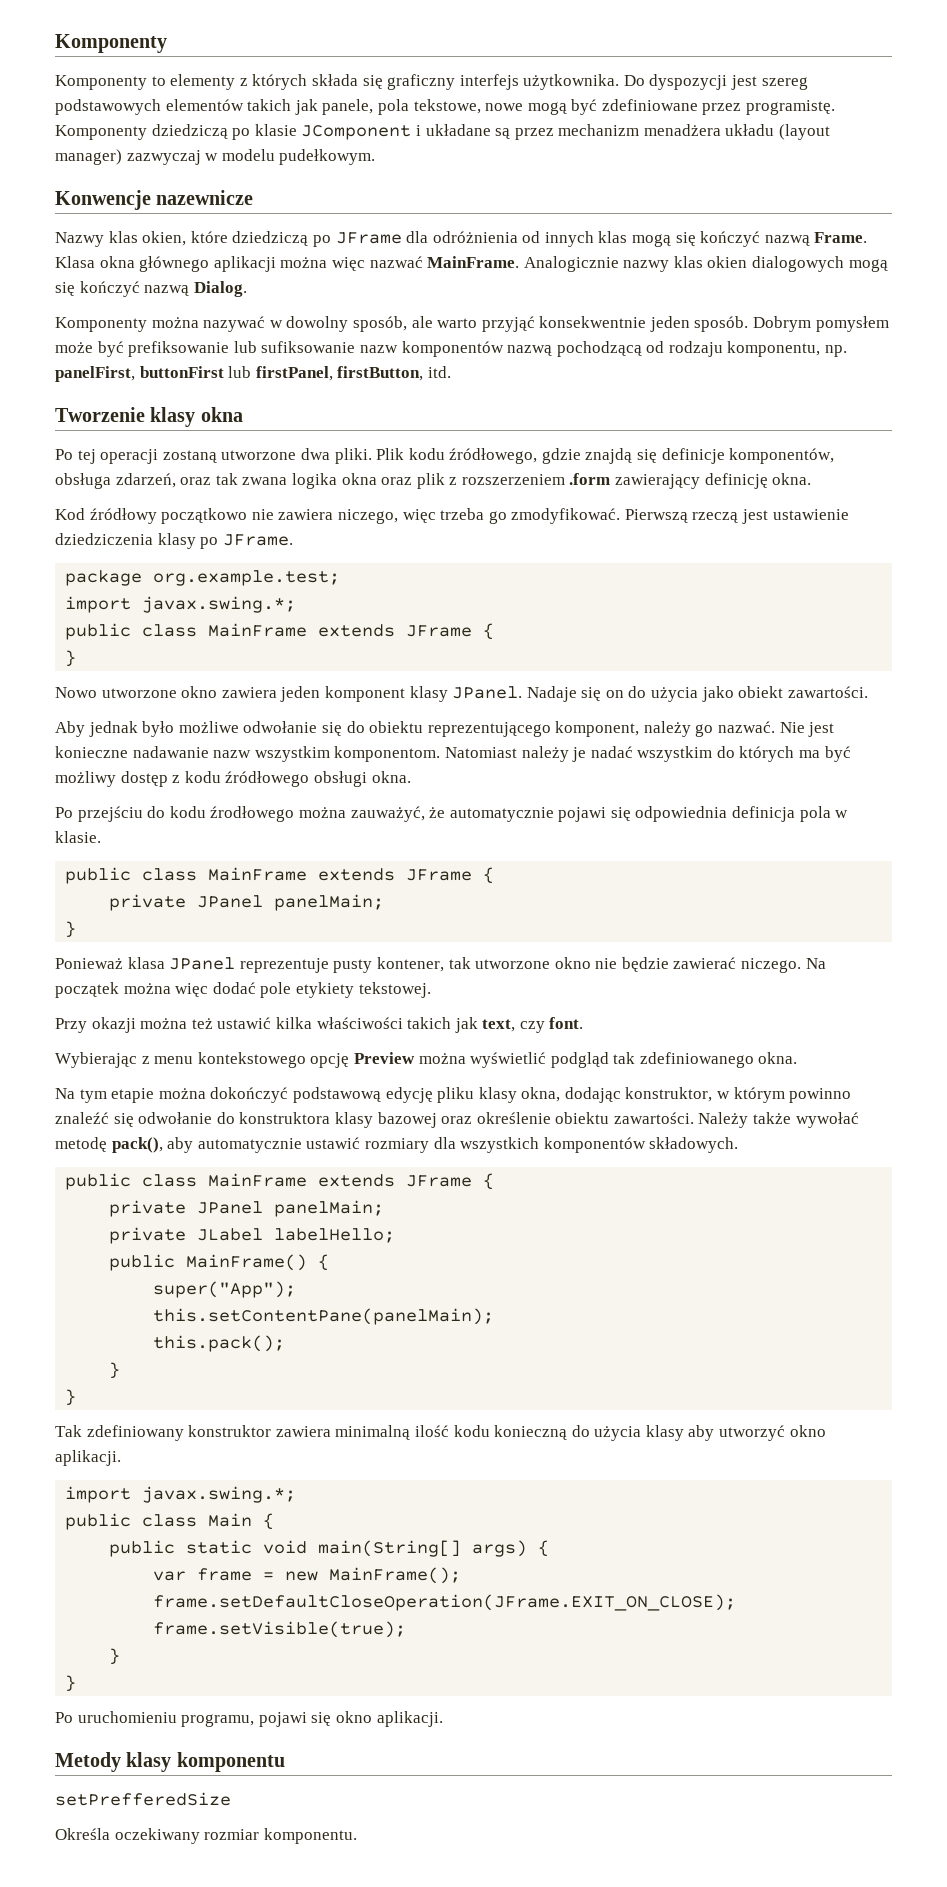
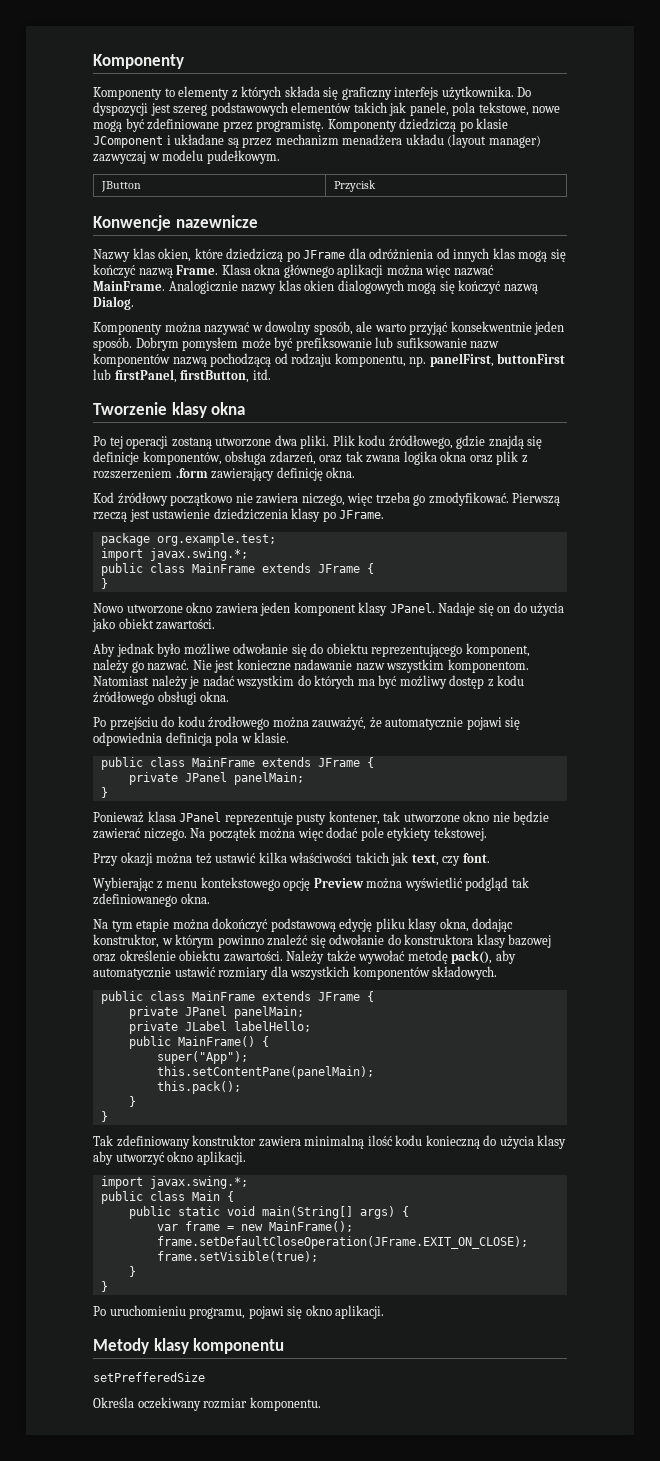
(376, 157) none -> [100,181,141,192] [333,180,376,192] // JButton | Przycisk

++++++++

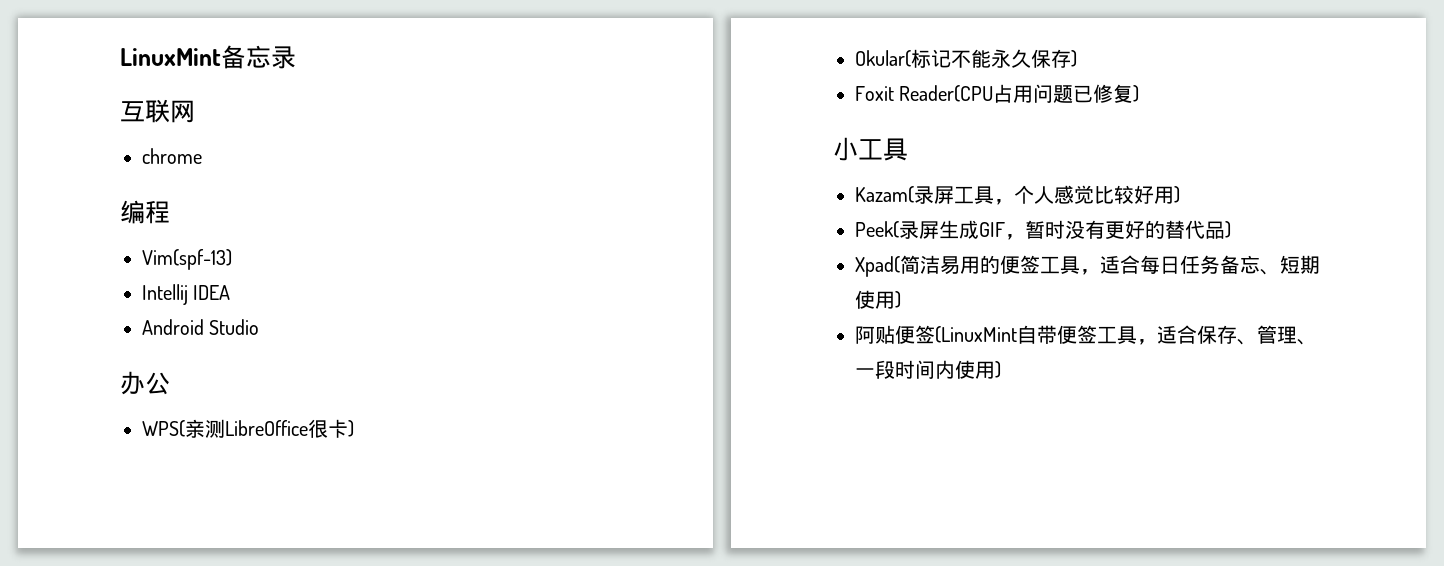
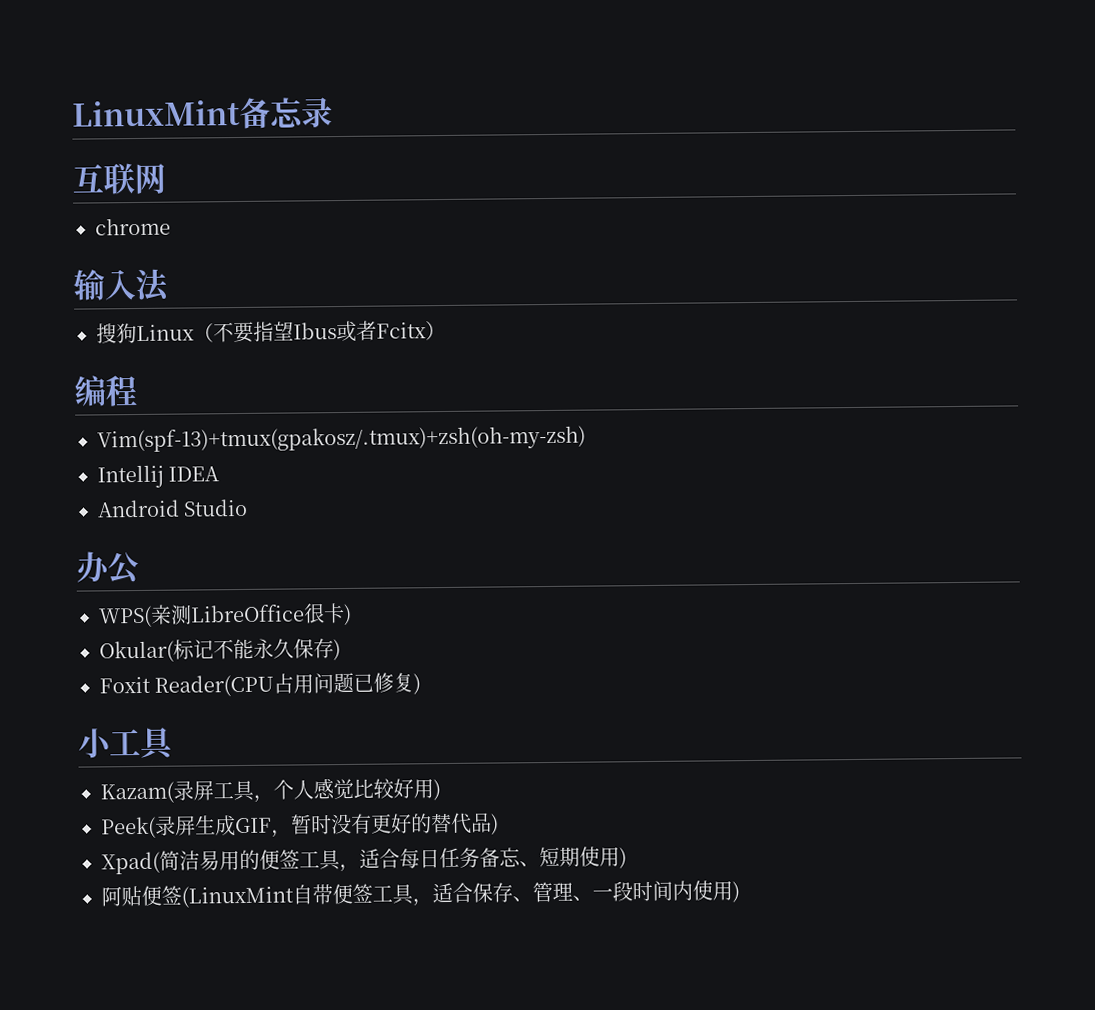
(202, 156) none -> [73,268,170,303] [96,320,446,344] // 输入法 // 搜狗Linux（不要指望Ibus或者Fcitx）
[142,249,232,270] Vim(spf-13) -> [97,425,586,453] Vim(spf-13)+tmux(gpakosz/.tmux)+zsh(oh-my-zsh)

++++++++

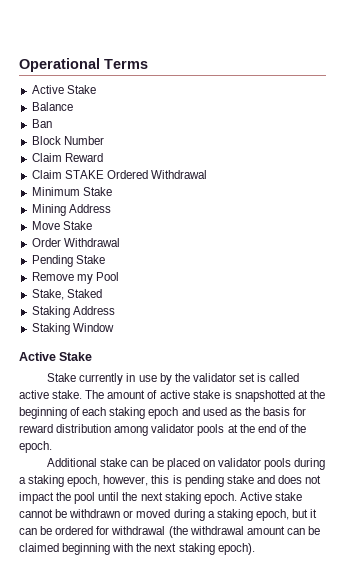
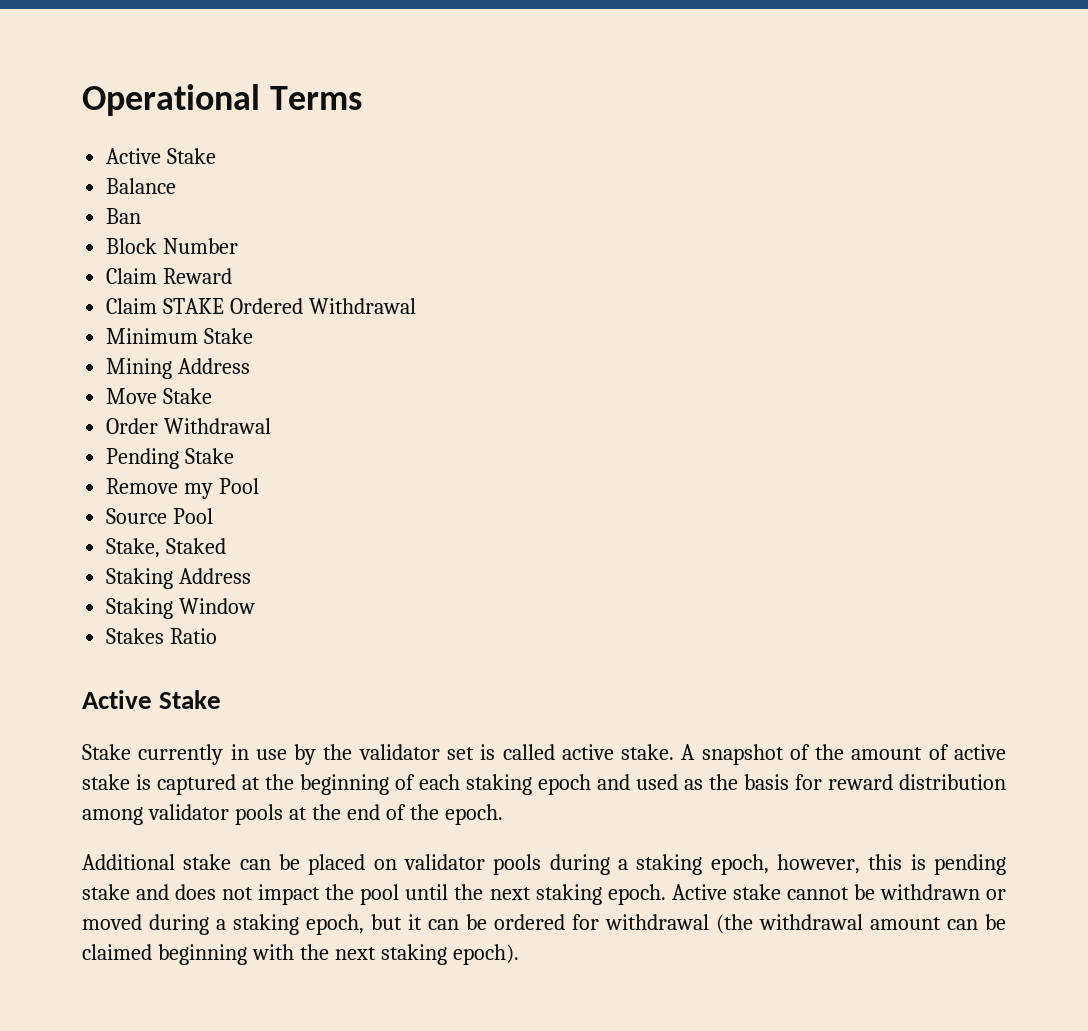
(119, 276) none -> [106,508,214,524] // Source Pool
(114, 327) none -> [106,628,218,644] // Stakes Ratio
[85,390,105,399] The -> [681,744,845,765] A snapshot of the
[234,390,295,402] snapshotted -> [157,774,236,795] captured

++++++++

• INSTRUCTIONS TO FOLLOW
Pull each line that includes the word "none" out of the material above.

• RESULT OF THE TASK
(376, 157) none -> [100,181,141,192] [333,180,376,192] // JButton | Przycisk
(202, 156) none -> [73,268,170,303] [96,320,446,344] // 输入法 // 搜狗Linux（不要指望Ibus或者Fcitx）
(119, 276) none -> [106,508,214,524] // Source Pool
(114, 327) none -> [106,628,218,644] // Stakes Ratio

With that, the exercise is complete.